S&P Global Ratings Services cut its assessment of Zambia’s debt to selective default after the southern African nation said it couldn’t meet payments and skipped a coupon on its Eurobonds last week.
The action is the latest blow to Africa’s second-biggest copper producer, which is trying to convince bondholders to give it a six-month interest-payment holiday while it drafts debt-restructuring plans. The ratings company, which didn’t wait for a 30-day grace period to expire after the missed coupon payment, forecast the nation will remain in default at least through the six months.
“We view the nonpayment of debt service and the statement that the government will not make debt-service payments as a default on its commercial debt obligations,” S&P said in a statement Wednesday. The finance ministry didn’t immediately respond to calls and a text message seeking comment.
Holders of Zambia’s $3 billion in Eurobonds were due to vote October 20 on the government’s request for the payment freeze, but the meeting was adjourned to November 13 after a core group of creditors abstained to give more time for talks. Failure to secure approval and pay the coupon by the same date will render the country in technical default.
The $1 billion of 8.5% securities due in 2024 extended declines Thursday, falling 1.1% to 43.08 cents in the dollar at 1:55 p.m.
S&P gives selective default assessments to borrowers that aren’t paying a specific loan or class of debt on time, while meeting its other obligations. General default, or D, is when a borrower isn’t paying all or substantially all of its creditors on time.
Zambia has said it’s seeking to restructure as much as $12 billion in external debt and won’t be able to meet its foreign obligations except to multilateral institutions and for some key projects, if it doesn’t get relief.
Finance Minister Bwalya Ng’andu’s talk of reaching a restructuring agreement with Eurobond holders within months is probably over-ambitious, according to Irmgard Erasmus, an analyst at NKC African Economics. Rather, the nation “may be looking at a multi-year debt re-profiling process,” she said in an emailed note Thursday.

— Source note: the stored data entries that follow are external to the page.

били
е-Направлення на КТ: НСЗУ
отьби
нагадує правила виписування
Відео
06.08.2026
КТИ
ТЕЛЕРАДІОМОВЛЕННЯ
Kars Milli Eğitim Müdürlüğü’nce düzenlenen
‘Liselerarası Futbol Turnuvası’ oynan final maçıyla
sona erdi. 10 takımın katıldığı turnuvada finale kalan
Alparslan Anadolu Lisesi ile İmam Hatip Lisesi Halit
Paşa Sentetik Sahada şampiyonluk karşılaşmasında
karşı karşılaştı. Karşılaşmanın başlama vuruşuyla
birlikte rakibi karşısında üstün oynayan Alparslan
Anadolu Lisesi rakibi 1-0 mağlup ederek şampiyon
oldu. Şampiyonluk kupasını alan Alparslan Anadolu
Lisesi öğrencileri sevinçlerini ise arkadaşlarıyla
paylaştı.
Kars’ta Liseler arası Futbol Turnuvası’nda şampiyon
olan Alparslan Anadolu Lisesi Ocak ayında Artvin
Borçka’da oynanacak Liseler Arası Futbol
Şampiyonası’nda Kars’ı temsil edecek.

Bondholders have raised concerns about the transparency in Zambia’s treatment of other creditors, including state-owned Chinese lenders. They also want the government to sign an economic program with the International Monetary Fund, which may be difficult until after the general elections scheduled for August.

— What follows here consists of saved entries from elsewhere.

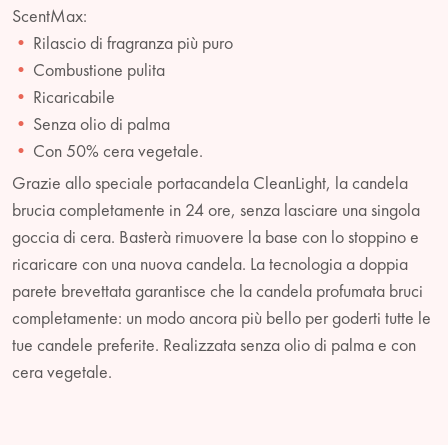
ScentMax:
Rilascio di fragranza più puro
Combustione pulita
Ricaricabile
Senza olio di palma
Con 50% cera vegetale.
Grazie allo speciale portacandela CleanLight, la candela
brucia completamente in 24 ore, senza lasciare una singola
goccia di cera. Basterà rimuovere la base con lo stoppino e
ricaricare con una nuova candela. La tecnologia a doppia
parete brevettata garantisce che la candela profumata bruci
completamente: un modo ancora più bello per goderti tutte le
tue candele preferite. Realizzata senza olio di palma e con
cera vegetale.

Half of Zambia’s $12 billion external debt is owed to private creditors, and more than a quarter of the total is due to various Chinese lenders, according to S&P.The IMF sees Zambia’s debt increasing to 120% of gross domestic product, according to its latest Regional Economic Outlook for Sub-Saharan Africa published Thursday.
While the coronavirus pandemic worsened the country’s finances, its economy was already under strain after years of over-borrowing and large budget deficits. The government has repeatedly pledged to trim the shortfalls and reach an agreement with the IMF, but its efforts to date have failed and investors are skeptical.
“A critical underlying challenge is that creditors are negotiating with an administration which has little credibility left,” Erasmus said.